**Task to carry out**
Below are records to be transcribed exactly; any pictures should be left out.

----- The records -----

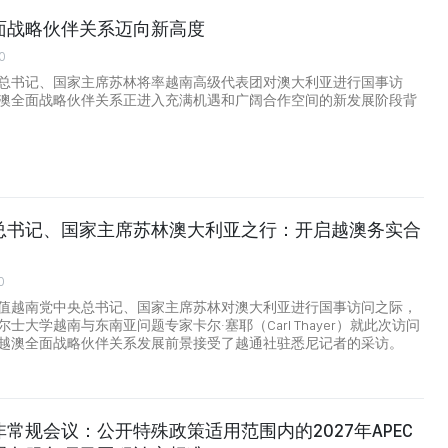
面战略伙伴关系迈向新高度
0
总书记、国家主席苏林将率越南高级代表团对澳大利亚进行国事访
澳全面战略伙伴关系正进入充满机遇和广阔合作空间的新发展阶段背
总书记、国家主席苏林澳大利亚之行：开启越澳务实合
0
值越南党中央总书记、国家主席苏林对澳大利亚进行国事访问之际，
士大学越南与东南亚问题专家卡尔·塞耶（Carl Thayer）就此次访问
越澳全面战略伙伴关系发展前景接受了越通社驻悉尼记者的采访。
常规会议：公开特殊政策适用范围内的2027年APEC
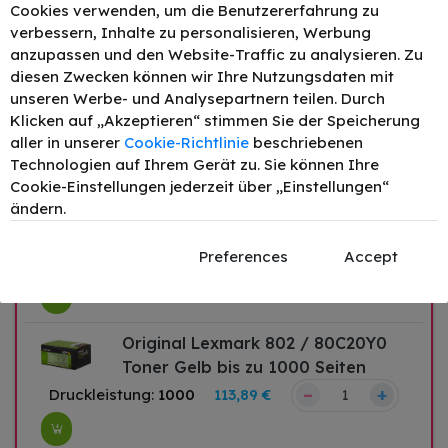
Cookies verwenden, um die Benutzererfahrung zu
verbessern, Inhalte zu personalisieren, Werbung
anzupassen und den Website-Traffic zu analysieren. Zu
diesen Zwecken können wir Ihre Nutzungsdaten mit
Original Lexmark 802 / 80C20C0
unseren Werbe- und Analysepartnern teilen. Durch
Toner Cyan bis zu 1000 Seiten
Klicken auf „Akzeptieren“ stimmen Sie der Speicherung
–
+
Druckleistung:
1000
113,89 €
aller in unserer
Cookie-Richtlinie
beschriebenen
Technologien auf Ihrem Gerät zu. Sie können Ihre
Cookie-Einstellungen jederzeit über „Einstellungen“
ändern.
Original Lexmark 802 / 80C20M0
Toner Magenta bis zu 1000 Seiten
Preferences
Accept
–
+
Druckleistung:
1000
113,89 €
Original Lexmark 802 / 80C20Y0
Toner Gelb bis zu 1000 Seiten
–
+
Druckleistung:
1000
113,89 €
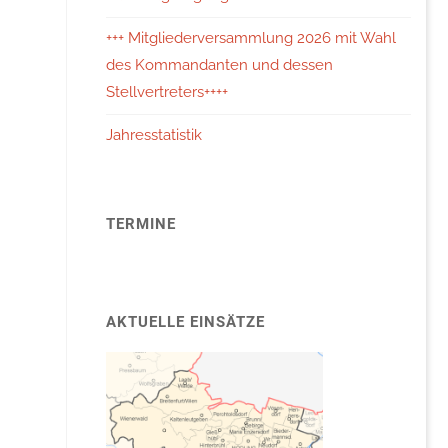
+++ Mitgliederversammlung 2026 mit Wahl
des Kommandanten und dessen
Stellvertreters++++
Jahresstatistik
TERMINE
AKTUELLE EINSÄTZE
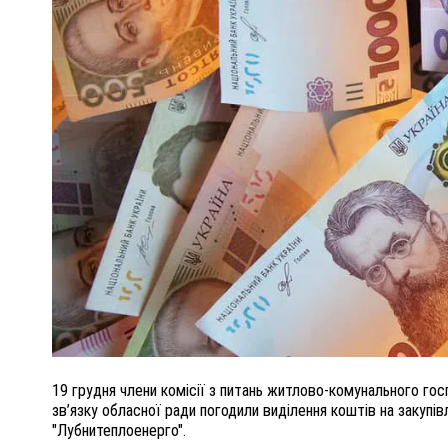
ПОЛІЦІЯ ПОЛТАВЩИНИ РОЗШУКУЄ 62-РІЧНУ
ЛЮДМИЛУ ТИМЧЕНКО
ОМ
26 листопада 2025
0
19 грудня члени комісії з питань житлово-комунального го
зв’язку обласної ради погодили виділення коштів на закуп
"Лубнитеплоенерго".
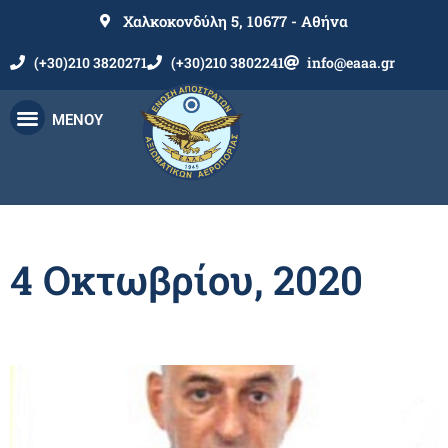
Χαλκοκονδύλη 5, 10677 - Αθήνα
(+30)210 3820271
(+30)210 3802241
info@eaaa.gr
ΜΕΝΟΥ
4 Οκτωβρίου, 2020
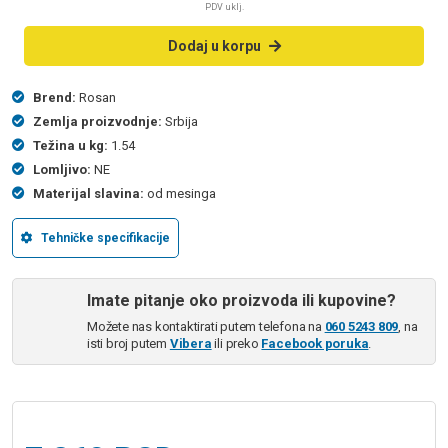
PDV uklj.
Dodaj u korpu
Brend:
Rosan
Zemlja proizvodnje:
Srbija
Težina u kg:
1.54
Lomljivo:
NE
Materijal slavina:
od mesinga
Tehničke specifikacije
Imate pitanje oko proizvoda ili kupovine?
Možete nas kontaktirati putem telefona na
060 5243 809
, na
isti broj putem
Vibera
ili preko
Facebook poruka
.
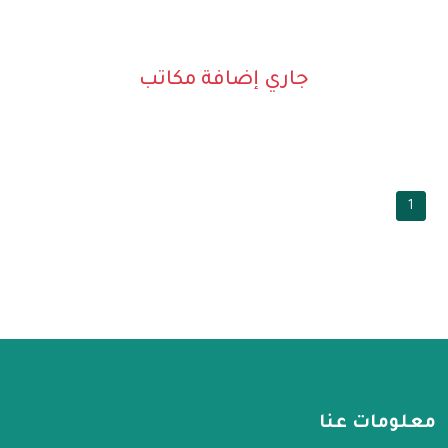
جاري إضافة مكاتب
1
معلومات عنا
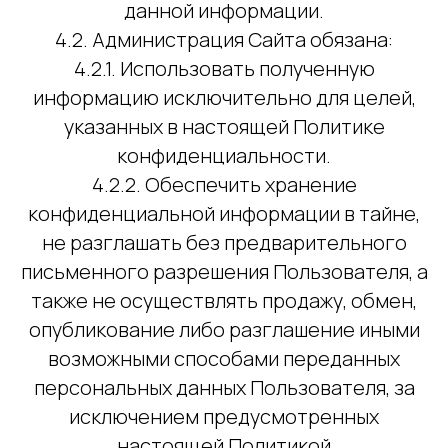
данной информации.
4.2. Администрация Сайта обязана:
4.2.1. Использовать полученную
информацию исключительно для целей,
указанных в настоящей Политике
конфиденциальности.
4.2.2. Обеспечить хранение
конфиденциальной информации в тайне,
не разглашать без предварительного
письменного разрешения Пользователя, а
также не осуществлять продажу, обмен,
опубликование либо разглашение иными
возможными способами переданных
персональных данных Пользователя, за
исключением предусмотренных
настоящей Политикой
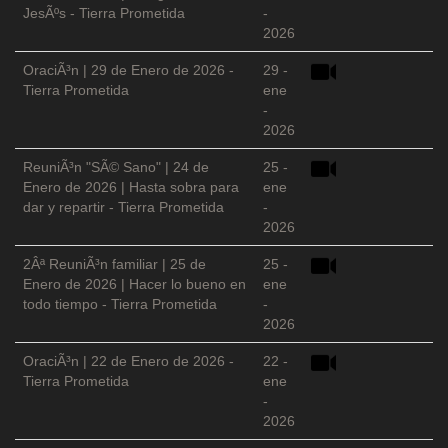
JesÃºs - Tierra Prometida
-
2026
OraciÃ³n | 29 de Enero de 2026 -
29 -
Tierra Prometida
ene
-
2026
ReuniÃ³n "SÃ© Sano" | 24 de
25 -
Enero de 2026 | Hasta sobra para
ene
dar y repartir - Tierra Prometida
-
2026
2Âª ReuniÃ³n familiar | 25 de
25 -
Enero de 2026 | Hacer lo bueno en
ene
todo tiempo - Tierra Prometida
-
2026
OraciÃ³n | 22 de Enero de 2026 -
22 -
Tierra Prometida
ene
-
2026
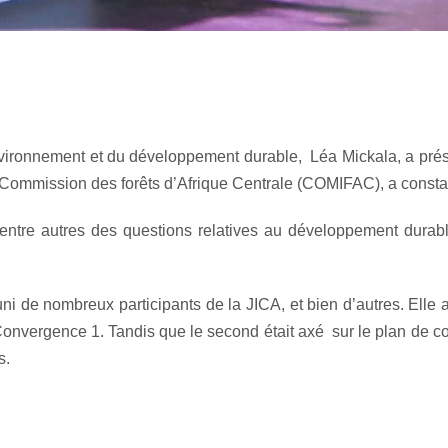
vironnement et du développement durable, Léa Mickala, a présidé
a Commission des forêts d’Afrique Centrale (COMIFAC), a constat
é entre autres des questions relatives au développement dura
ni de nombreux participants de la JICA, et bien d’autres. Elle
vergence 1. Tandis que le second était axé sur le plan de conv
s.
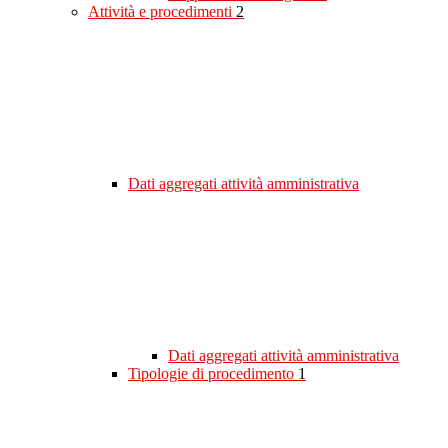
Attività e procedimenti
2
Dati aggregati attività amministrativa
Dati aggregati attività amministrativa
Tipologie di procedimento
1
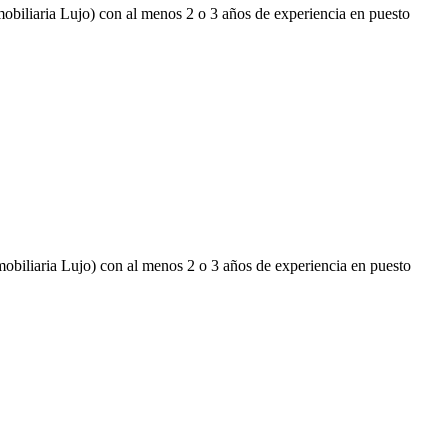
obiliaria Lujo) con al menos 2 o 3 años de experiencia en puesto
obiliaria Lujo) con al menos 2 o 3 años de experiencia en puesto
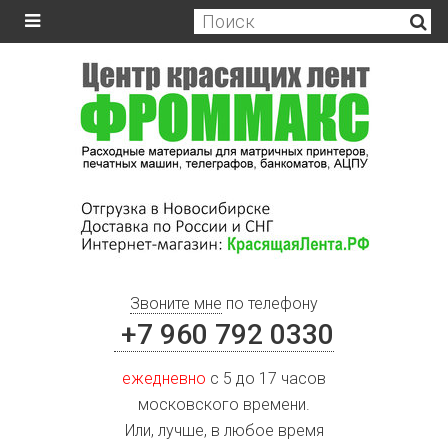
Звоните мне
по телефону
+7 960 792 0330
ежедневно
с 5 до 17 часов
московского времени.
Или, лучше, в любое время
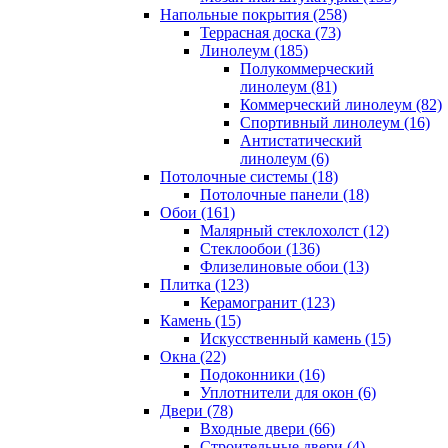
Напольные покрытия (258)
Террасная доска (73)
Линолеум (185)
Полукоммерческий
линолеум (81)
Коммерческий линолеум (82)
Спортивный линолеум (16)
Антистатический
линолеум (6)
Потолочные системы (18)
Потолочные панели (18)
Обои (161)
Малярный стеклохолст (12)
Стеклообои (136)
Флизелиновые обои (13)
Плитка (123)
Керамогранит (123)
Камень (15)
Искусственный камень (15)
Окна (22)
Подоконники (16)
Уплотнители для окон (6)
Двери (78)
Входные двери (66)
Строительные двери (4)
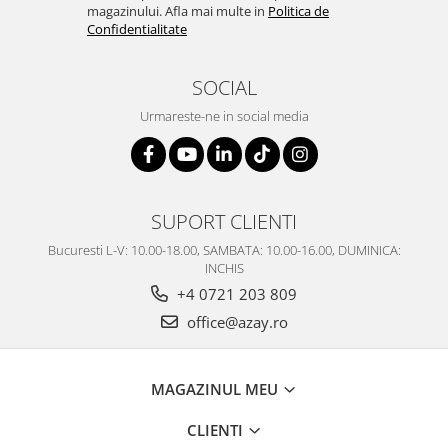
SERENDIPITY WHITE
magazinului. Afla mai multe in
Politica de
Confidentialitate
FLOWER FESTIVAL BLUE
FLOWER FESTIVAL RED
SOCIAL
LOVE BIRDS
CHIQUE VERDE
Urmareste-ne in social media
CHIQUE ROZ
CHIQUE STRIPES VERDE
Renaissance Grey
SUPORT CLIENTI
Royal White
CHIQUE STRIPES GALBEN
Bucuresti L-V: 10.00-18.00, SAMBATA: 10.00-16.00, DUMINICA:
INCHIS
CHIQUE GALBEN
+4 0721 203 809
office@azay.ro
MAGAZINUL MEU
CLIENTI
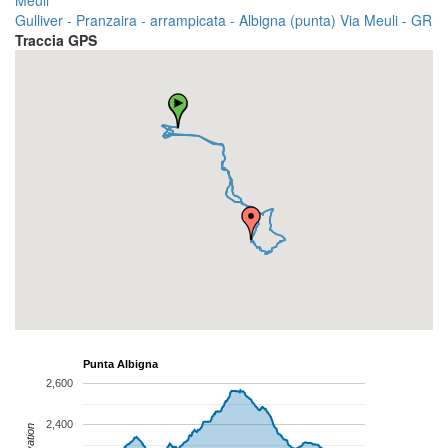
Meuli
Gulliver - Pranzaira - arrampicata - Albigna (punta) Via Meuli - GR
Traccia GPS
Punta Albigna
2,600
2,400
Elevation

-----

**Solution to the exercise**
面战略伙伴关系迈向新高度
0
总书记、国家主席苏林将率越南高级代表团对澳大利亚进行国事访
澳全面战略伙伴关系正进入充满机遇和广阔合作空间的新发展阶段背
总书记、国家主席苏林澳大利亚之行：开启越澳务实合
0
值越南党中央总书记、国家主席苏林对澳大利亚进行国事访问之际，
士大学越南与东南亚问题专家卡尔·塞耶（Carl Thayer）就此次访问
越澳全面战略伙伴关系发展前景接受了越通社驻悉尼记者的采访。
常规会议：公开特殊政策适用范围内的2027年APEC
Cookies verwenden, um die Benutzererfahrung zu
verbessern, Inhalte zu personalisieren, Werbung
anzupassen und den Website-Traffic zu analysieren. Zu
diesen Zwecken können wir Ihre Nutzungsdaten mit
Original Lexmark 802 / 80C20C0
unseren Werbe- und Analysepartnern teilen. Durch
Toner Cyan bis zu 1000 Seiten
Klicken auf „Akzeptieren“ stimmen Sie der Speicherung
–
+
Druckleistung:
1000
113,89 €
aller in unserer
Cookie-Richtlinie
beschriebenen
Technologien auf Ihrem Gerät zu. Sie können Ihre
Cookie-Einstellungen jederzeit über „Einstellungen“
ändern.
Original Lexmark 802 / 80C20M0
Toner Magenta bis zu 1000 Seiten
Preferences
Accept
–
+
Druckleistung:
1000
113,89 €
Original Lexmark 802 / 80C20Y0
Toner Gelb bis zu 1000 Seiten
–
+
Druckleistung:
1000
113,89 €
+++ Mitgliederversammlung 2026 mit Wahl
des Kommandanten und dessen
Stellvertreters++++
Jahresstatistik
TERMINE
AKTUELLE EINSÄTZE
ПОЛІЦІЯ ПОЛТАВЩИНИ РОЗШУКУЄ 62-РІЧНУ
ЛЮДМИЛУ ТИМЧЕНКО
ОМ
26 листопада 2025
0
19 грудня члени комісії з питань житлово-комунального го
зв’язку обласної ради погодили виділення коштів на закуп
"Лубнитеплоенерго".
Χαλκοκονδύλη 5, 10677 - Αθήνα
(+30)210 3820271
(+30)210 3802241
info@eaaa.gr
ΜΕΝΟΥ
4 Οκτωβρίου, 2020
PDV uklj.
Dodaj u korpu
Brend:
Rosan
Zemlja proizvodnje:
Srbija
Težina u kg:
1.54
Lomljivo:
NE
Materijal slavina:
od mesinga
Tehničke specifikacije
Imate pitanje oko proizvoda ili kupovine?
Možete nas kontaktirati putem telefona na
060 5243 809
, na
isti broj putem
Vibera
ili preko
Facebook poruka
.
جاري إضافة مكاتب
1
معلومات عنا
данной информации.
4.2. Администрация Сайта обязана:
4.2.1. Использовать полученную
информацию исключительно для целей,
указанных в настоящей Политике
конфиденциальности.
4.2.2. Обеспечить хранение
конфиденциальной информации в тайне,
не разглашать без предварительного
письменного разрешения Пользователя, а
также не осуществлять продажу, обмен,
опубликование либо разглашение иными
возможными способами переданных
персональных данных Пользователя, за
исключением предусмотренных
настоящей Политикой
JesÃºs - Tierra Prometida
-
2026
OraciÃ³n | 29 de Enero de 2026 -
29 -
Tierra Prometida
ene
-
2026
ReuniÃ³n "SÃ© Sano" | 24 de
25 -
Enero de 2026 | Hasta sobra para
ene
dar y repartir - Tierra Prometida
-
2026
2Âª ReuniÃ³n familiar | 25 de
25 -
Enero de 2026 | Hacer lo bueno en
ene
todo tiempo - Tierra Prometida
-
2026
OraciÃ³n | 22 de Enero de 2026 -
22 -
Tierra Prometida
ene
-
2026
vironnement et du développement durable, Léa Mickala, a présidé
a Commission des forêts d’Afrique Centrale (COMIFAC), a constat
é entre autres des questions relatives au développement dura
ni de nombreux participants de la JICA, et bien d’autres. Elle
vergence 1. Tandis que le second était axé sur le plan de conv
s.
Attività e procedimenti
2
Dati aggregati attività amministrativa
Dati aggregati attività amministrativa
Tipologie di procedimento
1
obiliaria Lujo) con al menos 2 o 3 años de experiencia en puesto
obiliaria Lujo) con al menos 2 o 3 años de experiencia en puesto
Звоните мне
по телефону
+7 960 792 0330
ежедневно
с 5 до 17 часов
московского времени.
Или, лучше, в любое время
Напольные покрытия (258)
Террасная доска (73)
Линолеум (185)
Полукоммерческий
линолеум (81)
Коммерческий линолеум (82)
Спортивный линолеум (16)
Антистатический
линолеум (6)
Потолочные системы (18)
Потолочные панели (18)
Обои (161)
Малярный стеклохолст (12)
Стеклообои (136)
Флизелиновые обои (13)
Плитка (123)
Керамогранит (123)
Камень (15)
Искусственный камень (15)
Окна (22)
Подоконники (16)
Уплотнители для окон (6)
Двери (78)
Входные двери (66)
Строительные двери (4)
SERENDIPITY WHITE
magazinului. Afla mai multe in
Politica de
Confidentialitate
FLOWER FESTIVAL BLUE
FLOWER FESTIVAL RED
SOCIAL
LOVE BIRDS
CHIQUE VERDE
Urmareste-ne in social media
CHIQUE ROZ
CHIQUE STRIPES VERDE
Renaissance Grey
SUPORT CLIENTI
Royal White
CHIQUE STRIPES GALBEN
Bucuresti L-V: 10.00-18.00, SAMBATA: 10.00-16.00, DUMINICA:
INCHIS
CHIQUE GALBEN
+4 0721 203 809
office@azay.ro
MAGAZINUL MEU
CLIENTI
Meuli
Gulliver - Pranzaira - arrampicata - Albigna (punta) Via Meuli - GR
Traccia GPS
Punta Albigna
2,600
2,400
Elevation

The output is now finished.